* **Testo di studio**
□ □ □ □ □
Tarquinia, l’amministrazione fantasma: il naufragio politico di Sposetti tra sogni infranti e urne amare

TARQUINIA – C’è un limite oltre il quale il silenzio smette di essere “prudenza istituzionale” e diventa evanescenza. Per Francesco Sposetti e la sua giunta, quel limite è stato ampiamente superato.

Nel giro di pochi giorni, Tarquinia ha incassato due sberle politiche di proporzioni storiche che tracciano il profilo di un’amministrazione non solo in affanno, ma tragicamente impalpabile.

Dal Sogno Ancona alla realtà del declino

La prima ferita, ancora aperta, è quella della Capitale Italiana della Cultura 2028. La vittoria di Ancona non è stata solo una sconfitta tecnica, ma il simbolo di un’incapacità progettuale cronica. Mentre le altre città correvano con dossier solidi e una visione di futuro, Tarquinia si è presentata al traguardo con il fiato corto, vittima di una guida che sembra vivere in un perenne stato di torpore. Perdere un’occasione del genere significa condannare il territorio all’irrilevanza turistica e culturale per i prossimi anni. Ma il peggio doveva ancora venire.

Il paradosso Tarquinia: unici in Italia a perdere nel giorno della vittoria

Il risultato del referendum sulla giustizia è il capolavoro (al contrario) del Partito Democratico locale e della coalizione di centrosinistra. Mentre in tutta Italia il “No” festeggia una vittoria schiacciante, a Tarquinia si consuma un caso unico nazionale: il “Sì” vince, seppur di misura, infliggendo a Sposetti una batosta politica senza precedenti.
□ □ □ □ □
* **Voci salvate**
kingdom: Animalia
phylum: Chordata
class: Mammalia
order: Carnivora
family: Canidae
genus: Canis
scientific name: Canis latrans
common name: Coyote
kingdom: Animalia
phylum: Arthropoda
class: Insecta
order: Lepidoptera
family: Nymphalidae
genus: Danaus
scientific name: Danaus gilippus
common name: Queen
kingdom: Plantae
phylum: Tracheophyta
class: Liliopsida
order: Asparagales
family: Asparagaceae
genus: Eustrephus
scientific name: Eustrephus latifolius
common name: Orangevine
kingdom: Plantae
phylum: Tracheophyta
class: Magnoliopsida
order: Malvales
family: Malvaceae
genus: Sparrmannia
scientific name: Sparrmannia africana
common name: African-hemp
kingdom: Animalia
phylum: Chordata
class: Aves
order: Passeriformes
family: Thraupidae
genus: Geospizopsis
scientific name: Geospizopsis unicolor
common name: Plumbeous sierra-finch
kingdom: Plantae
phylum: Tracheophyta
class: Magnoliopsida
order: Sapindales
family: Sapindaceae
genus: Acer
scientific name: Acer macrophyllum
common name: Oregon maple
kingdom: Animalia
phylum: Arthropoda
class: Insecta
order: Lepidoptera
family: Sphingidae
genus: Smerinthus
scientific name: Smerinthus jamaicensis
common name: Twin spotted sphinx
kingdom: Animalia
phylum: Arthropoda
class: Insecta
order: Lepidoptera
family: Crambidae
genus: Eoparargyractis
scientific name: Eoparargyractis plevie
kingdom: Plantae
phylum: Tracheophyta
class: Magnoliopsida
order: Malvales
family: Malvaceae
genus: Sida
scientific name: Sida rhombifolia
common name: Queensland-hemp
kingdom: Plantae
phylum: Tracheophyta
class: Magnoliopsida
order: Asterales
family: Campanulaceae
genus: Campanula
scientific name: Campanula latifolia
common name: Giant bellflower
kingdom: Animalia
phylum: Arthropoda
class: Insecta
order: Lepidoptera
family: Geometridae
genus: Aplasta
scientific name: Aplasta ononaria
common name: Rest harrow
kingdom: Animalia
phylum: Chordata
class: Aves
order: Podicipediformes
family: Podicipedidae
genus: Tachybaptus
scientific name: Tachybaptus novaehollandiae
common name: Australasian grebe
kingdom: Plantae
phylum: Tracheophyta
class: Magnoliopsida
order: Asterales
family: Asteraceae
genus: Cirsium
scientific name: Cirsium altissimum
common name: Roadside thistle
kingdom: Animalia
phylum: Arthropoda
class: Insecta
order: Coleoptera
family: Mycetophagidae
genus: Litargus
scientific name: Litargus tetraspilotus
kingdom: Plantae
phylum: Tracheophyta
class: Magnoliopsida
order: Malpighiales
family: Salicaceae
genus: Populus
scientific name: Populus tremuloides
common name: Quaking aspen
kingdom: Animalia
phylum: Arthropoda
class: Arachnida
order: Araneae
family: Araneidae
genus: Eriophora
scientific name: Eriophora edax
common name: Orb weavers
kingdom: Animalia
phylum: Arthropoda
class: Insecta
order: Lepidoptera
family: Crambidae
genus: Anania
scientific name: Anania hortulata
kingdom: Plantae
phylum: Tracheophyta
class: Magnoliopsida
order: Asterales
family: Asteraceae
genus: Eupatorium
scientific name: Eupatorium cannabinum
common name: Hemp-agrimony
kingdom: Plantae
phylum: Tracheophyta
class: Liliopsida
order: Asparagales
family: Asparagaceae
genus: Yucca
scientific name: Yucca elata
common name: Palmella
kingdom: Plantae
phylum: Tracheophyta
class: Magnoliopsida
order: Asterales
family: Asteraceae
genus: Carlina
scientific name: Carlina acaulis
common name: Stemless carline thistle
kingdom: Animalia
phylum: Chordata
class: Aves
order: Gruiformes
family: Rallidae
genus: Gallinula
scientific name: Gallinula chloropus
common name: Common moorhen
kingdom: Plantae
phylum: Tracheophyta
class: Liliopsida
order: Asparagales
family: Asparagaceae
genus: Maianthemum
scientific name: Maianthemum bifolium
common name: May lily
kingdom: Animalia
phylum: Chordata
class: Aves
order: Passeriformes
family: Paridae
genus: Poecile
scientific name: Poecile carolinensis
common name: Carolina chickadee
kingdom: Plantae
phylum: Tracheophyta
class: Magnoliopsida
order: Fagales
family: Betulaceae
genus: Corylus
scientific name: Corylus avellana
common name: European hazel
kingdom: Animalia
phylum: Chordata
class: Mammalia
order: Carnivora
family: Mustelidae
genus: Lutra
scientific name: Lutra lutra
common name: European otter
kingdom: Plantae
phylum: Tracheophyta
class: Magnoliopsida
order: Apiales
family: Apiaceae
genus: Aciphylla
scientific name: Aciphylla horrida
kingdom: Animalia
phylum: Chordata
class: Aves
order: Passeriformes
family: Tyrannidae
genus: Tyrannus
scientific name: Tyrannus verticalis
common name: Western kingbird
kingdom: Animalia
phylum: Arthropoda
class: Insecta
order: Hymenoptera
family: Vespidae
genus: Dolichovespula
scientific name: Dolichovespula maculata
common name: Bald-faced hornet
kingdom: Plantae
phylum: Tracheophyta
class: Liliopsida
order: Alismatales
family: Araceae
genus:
□ □ □ □ □
* **Compiti richiesti**
(a) Rispondi brevemente a queste domande sul testo su Tarquinia:
(i) In quanto tempo Tarquinia ha incassato le due sberle politiche?
(ii) Quale città ha vinto il titolo di Capitale Italiana della Cultura 2028?
(iii) Quale opzione ha vinto a Tarquinia nel referendum sulla giustizia, e con quale margine?
(b) Nel testo su Tarquinia, trasforma in elenco puntato il paragrafo che inizia con "La prima ferita, ancora aperta", mantenendone i fatti principali.

* **Soluzioni**
(a)
(i) Nel giro di pochi giorni.
(ii) Ancona.
(iii) Il "Sì", seppur di misura.

(b)
- La prima ferita, ancora aperta, riguarda la Capitale Italiana della Cultura 2028, vinta da Ancona.
- La sconfitta non è solo tecnica: simboleggia un'incapacità progettuale cronica.
- Le altre città avevano dossier solidi e una visione di futuro. Tarquinia è arrivata con il fiato corto, a causa di una guida in perenne torpore.
- Perdere l'occasione condanna il territorio all'irrilevanza turistica e culturale per i prossimi anni.
- Il peggio doveva ancora venire.